▸ Items from a data source:
* * *
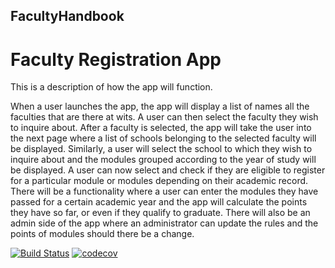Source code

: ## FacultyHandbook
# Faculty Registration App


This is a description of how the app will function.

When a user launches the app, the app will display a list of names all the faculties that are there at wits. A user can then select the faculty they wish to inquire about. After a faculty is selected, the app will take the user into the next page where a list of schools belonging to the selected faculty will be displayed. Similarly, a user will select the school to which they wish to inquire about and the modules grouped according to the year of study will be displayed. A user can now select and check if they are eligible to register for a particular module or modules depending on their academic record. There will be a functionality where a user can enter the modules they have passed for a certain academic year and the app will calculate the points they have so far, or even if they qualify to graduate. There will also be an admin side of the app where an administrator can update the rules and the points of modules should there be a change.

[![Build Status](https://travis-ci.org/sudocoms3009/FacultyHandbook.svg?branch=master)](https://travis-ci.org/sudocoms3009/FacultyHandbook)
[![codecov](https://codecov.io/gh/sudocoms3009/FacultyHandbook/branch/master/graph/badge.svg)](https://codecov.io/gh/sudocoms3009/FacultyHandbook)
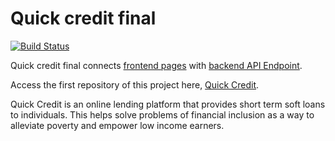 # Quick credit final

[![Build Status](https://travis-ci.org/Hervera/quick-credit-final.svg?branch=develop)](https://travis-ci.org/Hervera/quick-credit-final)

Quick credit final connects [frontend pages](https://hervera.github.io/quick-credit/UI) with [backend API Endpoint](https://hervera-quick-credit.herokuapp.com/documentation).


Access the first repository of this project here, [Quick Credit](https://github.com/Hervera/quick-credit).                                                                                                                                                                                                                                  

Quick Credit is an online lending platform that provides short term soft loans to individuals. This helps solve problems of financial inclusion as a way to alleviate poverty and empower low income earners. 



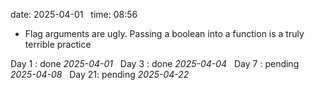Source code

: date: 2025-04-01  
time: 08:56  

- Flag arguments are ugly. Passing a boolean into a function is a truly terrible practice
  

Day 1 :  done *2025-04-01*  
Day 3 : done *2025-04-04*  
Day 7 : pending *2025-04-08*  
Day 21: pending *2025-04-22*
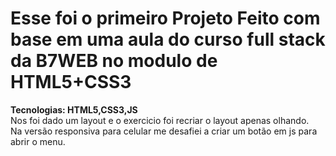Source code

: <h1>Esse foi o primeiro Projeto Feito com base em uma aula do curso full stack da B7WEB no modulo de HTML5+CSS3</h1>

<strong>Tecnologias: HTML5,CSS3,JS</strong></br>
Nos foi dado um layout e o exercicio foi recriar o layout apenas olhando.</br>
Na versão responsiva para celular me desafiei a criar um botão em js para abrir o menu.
* * *
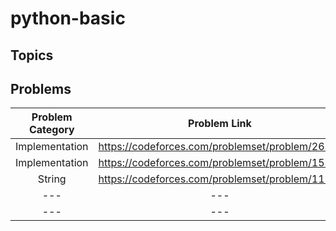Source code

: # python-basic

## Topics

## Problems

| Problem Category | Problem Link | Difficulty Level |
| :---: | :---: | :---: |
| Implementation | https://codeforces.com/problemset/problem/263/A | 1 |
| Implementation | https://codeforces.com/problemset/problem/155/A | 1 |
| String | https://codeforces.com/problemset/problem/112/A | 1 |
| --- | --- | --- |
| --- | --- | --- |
* * *
Lines holding the string "FacultyHandbook" must be copied out of the entries above.

: ## FacultyHandbook
[![Build Status](https://travis-ci.org/sudocoms3009/FacultyHandbook.svg?branch=master)](https://travis-ci.org/sudocoms3009/FacultyHandbook)
[![codecov](https://codecov.io/gh/sudocoms3009/FacultyHandbook/branch/master/graph/badge.svg)](https://codecov.io/gh/sudocoms3009/FacultyHandbook)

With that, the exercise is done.